[Supplied records]:
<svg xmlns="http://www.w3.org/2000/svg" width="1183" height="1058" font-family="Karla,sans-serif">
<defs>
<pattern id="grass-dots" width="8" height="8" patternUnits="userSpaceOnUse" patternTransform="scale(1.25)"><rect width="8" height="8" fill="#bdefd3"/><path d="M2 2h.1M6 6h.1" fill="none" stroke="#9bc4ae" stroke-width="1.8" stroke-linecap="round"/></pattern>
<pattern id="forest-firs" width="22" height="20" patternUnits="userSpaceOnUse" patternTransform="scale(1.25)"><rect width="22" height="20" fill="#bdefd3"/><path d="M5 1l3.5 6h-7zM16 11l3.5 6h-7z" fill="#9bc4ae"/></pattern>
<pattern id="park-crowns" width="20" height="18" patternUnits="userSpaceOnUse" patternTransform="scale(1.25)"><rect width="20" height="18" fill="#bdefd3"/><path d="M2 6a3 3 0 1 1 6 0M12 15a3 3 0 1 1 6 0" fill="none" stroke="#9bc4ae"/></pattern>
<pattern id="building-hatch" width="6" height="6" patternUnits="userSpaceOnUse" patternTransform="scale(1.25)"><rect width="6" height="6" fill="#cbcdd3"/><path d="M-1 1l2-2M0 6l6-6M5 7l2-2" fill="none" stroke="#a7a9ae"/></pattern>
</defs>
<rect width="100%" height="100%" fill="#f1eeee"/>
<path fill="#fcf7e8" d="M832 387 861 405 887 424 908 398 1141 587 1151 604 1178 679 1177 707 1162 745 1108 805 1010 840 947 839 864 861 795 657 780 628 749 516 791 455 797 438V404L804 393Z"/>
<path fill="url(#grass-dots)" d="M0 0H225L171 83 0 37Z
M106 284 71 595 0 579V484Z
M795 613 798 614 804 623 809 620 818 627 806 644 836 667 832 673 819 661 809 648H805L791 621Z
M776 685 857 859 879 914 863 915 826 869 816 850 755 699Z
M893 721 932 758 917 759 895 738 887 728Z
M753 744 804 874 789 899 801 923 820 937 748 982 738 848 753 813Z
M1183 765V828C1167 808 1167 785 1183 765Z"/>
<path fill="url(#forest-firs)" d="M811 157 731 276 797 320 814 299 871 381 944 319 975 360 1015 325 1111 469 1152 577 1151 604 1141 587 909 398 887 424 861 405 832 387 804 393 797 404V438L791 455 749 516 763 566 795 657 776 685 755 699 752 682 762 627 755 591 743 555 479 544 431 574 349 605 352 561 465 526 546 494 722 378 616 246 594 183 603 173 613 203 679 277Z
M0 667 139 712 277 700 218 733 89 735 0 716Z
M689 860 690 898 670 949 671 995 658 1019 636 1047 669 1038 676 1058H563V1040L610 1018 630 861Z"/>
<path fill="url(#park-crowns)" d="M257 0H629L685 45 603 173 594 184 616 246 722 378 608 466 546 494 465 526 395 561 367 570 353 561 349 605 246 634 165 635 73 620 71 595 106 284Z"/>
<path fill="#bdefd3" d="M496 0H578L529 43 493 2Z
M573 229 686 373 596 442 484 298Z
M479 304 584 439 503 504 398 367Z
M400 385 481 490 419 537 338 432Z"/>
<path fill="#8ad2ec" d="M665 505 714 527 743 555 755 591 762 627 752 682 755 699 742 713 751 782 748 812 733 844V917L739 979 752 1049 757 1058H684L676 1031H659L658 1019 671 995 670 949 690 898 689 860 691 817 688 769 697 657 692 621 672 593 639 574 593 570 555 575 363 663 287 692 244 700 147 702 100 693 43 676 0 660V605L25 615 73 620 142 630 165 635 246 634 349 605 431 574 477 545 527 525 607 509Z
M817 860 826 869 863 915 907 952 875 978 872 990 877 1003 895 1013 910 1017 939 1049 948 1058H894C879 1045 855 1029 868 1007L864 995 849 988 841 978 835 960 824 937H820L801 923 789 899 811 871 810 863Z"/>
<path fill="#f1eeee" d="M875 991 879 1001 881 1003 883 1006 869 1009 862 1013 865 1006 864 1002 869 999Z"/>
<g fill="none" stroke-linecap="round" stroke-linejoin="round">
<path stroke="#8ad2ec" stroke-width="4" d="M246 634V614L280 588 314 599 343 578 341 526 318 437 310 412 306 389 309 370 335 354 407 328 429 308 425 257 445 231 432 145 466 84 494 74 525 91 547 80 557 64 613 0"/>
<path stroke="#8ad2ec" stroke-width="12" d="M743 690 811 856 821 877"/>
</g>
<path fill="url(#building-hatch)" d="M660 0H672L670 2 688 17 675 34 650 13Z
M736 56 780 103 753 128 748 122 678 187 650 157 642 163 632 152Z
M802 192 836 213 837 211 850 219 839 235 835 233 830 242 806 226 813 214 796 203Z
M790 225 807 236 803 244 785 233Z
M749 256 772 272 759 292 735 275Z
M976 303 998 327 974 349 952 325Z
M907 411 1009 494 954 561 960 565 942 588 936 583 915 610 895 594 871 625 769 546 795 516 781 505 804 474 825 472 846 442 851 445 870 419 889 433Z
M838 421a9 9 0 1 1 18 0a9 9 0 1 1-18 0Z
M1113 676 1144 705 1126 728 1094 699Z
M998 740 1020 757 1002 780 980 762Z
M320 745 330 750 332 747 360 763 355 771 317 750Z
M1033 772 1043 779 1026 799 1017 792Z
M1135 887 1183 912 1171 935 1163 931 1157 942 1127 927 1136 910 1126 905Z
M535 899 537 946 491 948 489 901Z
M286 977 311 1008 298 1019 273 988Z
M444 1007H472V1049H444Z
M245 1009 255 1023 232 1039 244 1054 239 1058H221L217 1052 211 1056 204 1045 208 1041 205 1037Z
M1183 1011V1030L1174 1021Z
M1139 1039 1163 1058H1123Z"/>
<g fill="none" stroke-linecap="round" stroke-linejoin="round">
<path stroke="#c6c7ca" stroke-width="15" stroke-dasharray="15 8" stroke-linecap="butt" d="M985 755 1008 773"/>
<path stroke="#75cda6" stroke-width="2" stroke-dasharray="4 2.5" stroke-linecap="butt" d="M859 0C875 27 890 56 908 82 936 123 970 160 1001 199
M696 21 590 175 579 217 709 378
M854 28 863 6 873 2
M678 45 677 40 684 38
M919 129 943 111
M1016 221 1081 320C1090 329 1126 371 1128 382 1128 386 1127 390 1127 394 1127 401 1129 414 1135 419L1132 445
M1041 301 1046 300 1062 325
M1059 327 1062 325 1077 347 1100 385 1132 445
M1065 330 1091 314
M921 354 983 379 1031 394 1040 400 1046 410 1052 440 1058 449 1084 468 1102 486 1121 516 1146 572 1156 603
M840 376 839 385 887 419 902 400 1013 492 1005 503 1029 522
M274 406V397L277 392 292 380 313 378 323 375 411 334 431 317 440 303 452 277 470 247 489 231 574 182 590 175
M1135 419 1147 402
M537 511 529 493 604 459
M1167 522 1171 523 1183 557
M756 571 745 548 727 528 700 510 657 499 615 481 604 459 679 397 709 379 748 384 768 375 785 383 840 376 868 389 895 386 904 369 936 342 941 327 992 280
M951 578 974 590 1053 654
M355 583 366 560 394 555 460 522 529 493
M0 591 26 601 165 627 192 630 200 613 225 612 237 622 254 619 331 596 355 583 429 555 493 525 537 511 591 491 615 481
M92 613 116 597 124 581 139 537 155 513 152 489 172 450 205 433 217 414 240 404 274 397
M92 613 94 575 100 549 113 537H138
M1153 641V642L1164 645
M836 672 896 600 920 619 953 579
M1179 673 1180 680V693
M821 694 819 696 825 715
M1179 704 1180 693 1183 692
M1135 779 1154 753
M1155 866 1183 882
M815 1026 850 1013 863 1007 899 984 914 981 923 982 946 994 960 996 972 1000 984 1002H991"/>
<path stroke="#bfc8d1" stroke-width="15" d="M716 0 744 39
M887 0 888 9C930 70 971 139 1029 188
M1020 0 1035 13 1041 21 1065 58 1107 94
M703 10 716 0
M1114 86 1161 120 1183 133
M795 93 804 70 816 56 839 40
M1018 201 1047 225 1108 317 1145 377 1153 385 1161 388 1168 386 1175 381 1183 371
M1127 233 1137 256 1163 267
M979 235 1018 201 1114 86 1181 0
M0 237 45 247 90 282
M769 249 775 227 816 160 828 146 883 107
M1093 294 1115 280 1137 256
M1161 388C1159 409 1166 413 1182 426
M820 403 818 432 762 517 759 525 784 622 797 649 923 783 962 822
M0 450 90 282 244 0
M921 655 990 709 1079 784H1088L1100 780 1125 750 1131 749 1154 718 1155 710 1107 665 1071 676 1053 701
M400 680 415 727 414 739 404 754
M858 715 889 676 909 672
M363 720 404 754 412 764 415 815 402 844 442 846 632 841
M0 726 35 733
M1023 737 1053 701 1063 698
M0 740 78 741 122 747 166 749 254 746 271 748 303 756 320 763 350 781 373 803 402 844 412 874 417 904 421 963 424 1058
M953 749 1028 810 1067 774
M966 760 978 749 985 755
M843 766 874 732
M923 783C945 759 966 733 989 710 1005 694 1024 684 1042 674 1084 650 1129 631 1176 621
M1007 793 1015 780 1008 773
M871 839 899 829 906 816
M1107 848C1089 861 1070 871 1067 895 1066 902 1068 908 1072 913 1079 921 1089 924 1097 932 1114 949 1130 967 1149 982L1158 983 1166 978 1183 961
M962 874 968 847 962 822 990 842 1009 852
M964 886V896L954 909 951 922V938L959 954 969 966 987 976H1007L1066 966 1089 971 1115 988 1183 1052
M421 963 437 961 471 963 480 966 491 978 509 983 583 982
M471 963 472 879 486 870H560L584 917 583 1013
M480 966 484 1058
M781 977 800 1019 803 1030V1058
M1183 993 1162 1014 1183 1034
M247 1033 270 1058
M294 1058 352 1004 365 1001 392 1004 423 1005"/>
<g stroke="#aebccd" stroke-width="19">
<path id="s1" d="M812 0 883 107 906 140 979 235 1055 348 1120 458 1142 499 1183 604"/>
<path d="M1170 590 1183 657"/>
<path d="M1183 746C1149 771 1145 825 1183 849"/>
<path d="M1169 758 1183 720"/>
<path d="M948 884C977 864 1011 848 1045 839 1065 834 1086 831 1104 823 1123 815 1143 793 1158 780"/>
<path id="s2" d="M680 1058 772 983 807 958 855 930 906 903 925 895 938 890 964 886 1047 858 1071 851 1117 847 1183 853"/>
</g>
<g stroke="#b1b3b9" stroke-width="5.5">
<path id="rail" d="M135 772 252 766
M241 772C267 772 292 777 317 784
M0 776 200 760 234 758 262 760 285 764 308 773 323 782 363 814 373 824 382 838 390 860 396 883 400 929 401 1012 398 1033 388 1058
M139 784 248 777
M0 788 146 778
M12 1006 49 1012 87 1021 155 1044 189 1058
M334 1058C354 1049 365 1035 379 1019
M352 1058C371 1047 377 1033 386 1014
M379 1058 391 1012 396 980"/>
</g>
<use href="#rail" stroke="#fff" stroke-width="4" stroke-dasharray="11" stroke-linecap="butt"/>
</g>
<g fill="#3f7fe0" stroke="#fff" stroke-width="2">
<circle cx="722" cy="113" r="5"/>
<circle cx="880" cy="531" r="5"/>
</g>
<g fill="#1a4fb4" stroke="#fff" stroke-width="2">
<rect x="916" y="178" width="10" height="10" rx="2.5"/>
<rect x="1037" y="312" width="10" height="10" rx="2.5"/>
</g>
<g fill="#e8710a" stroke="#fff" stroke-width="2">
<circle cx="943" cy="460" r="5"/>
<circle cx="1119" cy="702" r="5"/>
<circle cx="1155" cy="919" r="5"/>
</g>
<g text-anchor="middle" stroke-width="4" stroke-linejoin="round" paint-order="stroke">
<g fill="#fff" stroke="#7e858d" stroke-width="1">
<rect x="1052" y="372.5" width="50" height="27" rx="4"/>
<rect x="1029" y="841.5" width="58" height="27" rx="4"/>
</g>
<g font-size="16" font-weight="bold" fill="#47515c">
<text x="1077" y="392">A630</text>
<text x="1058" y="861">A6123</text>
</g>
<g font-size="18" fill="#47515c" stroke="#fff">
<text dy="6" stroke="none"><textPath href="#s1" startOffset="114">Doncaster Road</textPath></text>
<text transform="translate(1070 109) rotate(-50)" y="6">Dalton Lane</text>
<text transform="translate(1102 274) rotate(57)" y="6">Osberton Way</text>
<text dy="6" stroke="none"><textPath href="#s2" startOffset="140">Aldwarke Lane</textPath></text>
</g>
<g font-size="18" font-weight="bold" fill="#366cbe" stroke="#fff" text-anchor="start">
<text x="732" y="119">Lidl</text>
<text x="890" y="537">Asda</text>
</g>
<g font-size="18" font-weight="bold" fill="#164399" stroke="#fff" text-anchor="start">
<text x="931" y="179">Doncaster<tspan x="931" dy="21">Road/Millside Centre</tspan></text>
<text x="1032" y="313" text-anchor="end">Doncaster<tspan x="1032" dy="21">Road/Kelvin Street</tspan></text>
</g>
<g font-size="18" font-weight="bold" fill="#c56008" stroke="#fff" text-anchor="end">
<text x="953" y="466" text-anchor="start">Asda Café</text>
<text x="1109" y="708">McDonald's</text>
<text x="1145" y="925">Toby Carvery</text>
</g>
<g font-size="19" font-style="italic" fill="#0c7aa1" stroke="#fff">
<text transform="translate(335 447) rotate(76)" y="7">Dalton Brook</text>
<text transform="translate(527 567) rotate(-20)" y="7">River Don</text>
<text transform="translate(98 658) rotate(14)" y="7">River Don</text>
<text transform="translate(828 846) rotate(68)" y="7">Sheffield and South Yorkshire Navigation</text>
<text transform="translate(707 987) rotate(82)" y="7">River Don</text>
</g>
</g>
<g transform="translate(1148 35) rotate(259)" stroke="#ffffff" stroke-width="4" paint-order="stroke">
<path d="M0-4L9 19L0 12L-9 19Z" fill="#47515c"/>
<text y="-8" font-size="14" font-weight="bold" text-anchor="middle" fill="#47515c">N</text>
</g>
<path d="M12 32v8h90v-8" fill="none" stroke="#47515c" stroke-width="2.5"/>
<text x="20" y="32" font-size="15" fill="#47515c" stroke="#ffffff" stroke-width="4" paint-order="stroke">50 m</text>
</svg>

[Description of the task]: Please give back exactly the lines of the listing above that run from the one containing "M1059 327 1062 325 1077 347 1100 385 1132 445" through the one containing "M820 403 818", and only those.

[Response area]:
M1059 327 1062 325 1077 347 1100 385 1132 445
M1065 330 1091 314
M921 354 983 379 1031 394 1040 400 1046 410 1052 440 1058 449 1084 468 1102 486 1121 516 1146 572 1156 603
M840 376 839 385 887 419 902 400 1013 492 1005 503 1029 522
M274 406V397L277 392 292 380 313 378 323 375 411 334 431 317 440 303 452 277 470 247 489 231 574 182 590 175
M1135 419 1147 402
M537 511 529 493 604 459
M1167 522 1171 523 1183 557
M756 571 745 548 727 528 700 510 657 499 615 481 604 459 679 397 709 379 748 384 768 375 785 383 840 376 868 389 895 386 904 369 936 342 941 327 992 280
M951 578 974 590 1053 654
M355 583 366 560 394 555 460 522 529 493
M0 591 26 601 165 627 192 630 200 613 225 612 237 622 254 619 331 596 355 583 429 555 493 525 537 511 591 491 615 481
M92 613 116 597 124 581 139 537 155 513 152 489 172 450 205 433 217 414 240 404 274 397
M92 613 94 575 100 549 113 537H138
M1153 641V642L1164 645
M836 672 896 600 920 619 953 579
M1179 673 1180 680V693
M821 694 819 696 825 715
M1179 704 1180 693 1183 692
M1135 779 1154 753
M1155 866 1183 882
M815 1026 850 1013 863 1007 899 984 914 981 923 982 946 994 960 996 972 1000 984 1002H991"/>
<path stroke="#bfc8d1" stroke-width="15" d="M716 0 744 39
M887 0 888 9C930 70 971 139 1029 188
M1020 0 1035 13 1041 21 1065 58 1107 94
M703 10 716 0
M1114 86 1161 120 1183 133
M795 93 804 70 816 56 839 40
M1018 201 1047 225 1108 317 1145 377 1153 385 1161 388 1168 386 1175 381 1183 371
M1127 233 1137 256 1163 267
M979 235 1018 201 1114 86 1181 0
M0 237 45 247 90 282
M769 249 775 227 816 160 828 146 883 107
M1093 294 1115 280 1137 256
M1161 388C1159 409 1166 413 1182 426
M820 403 818 432 762 517 759 525 784 622 797 649 923 783 962 822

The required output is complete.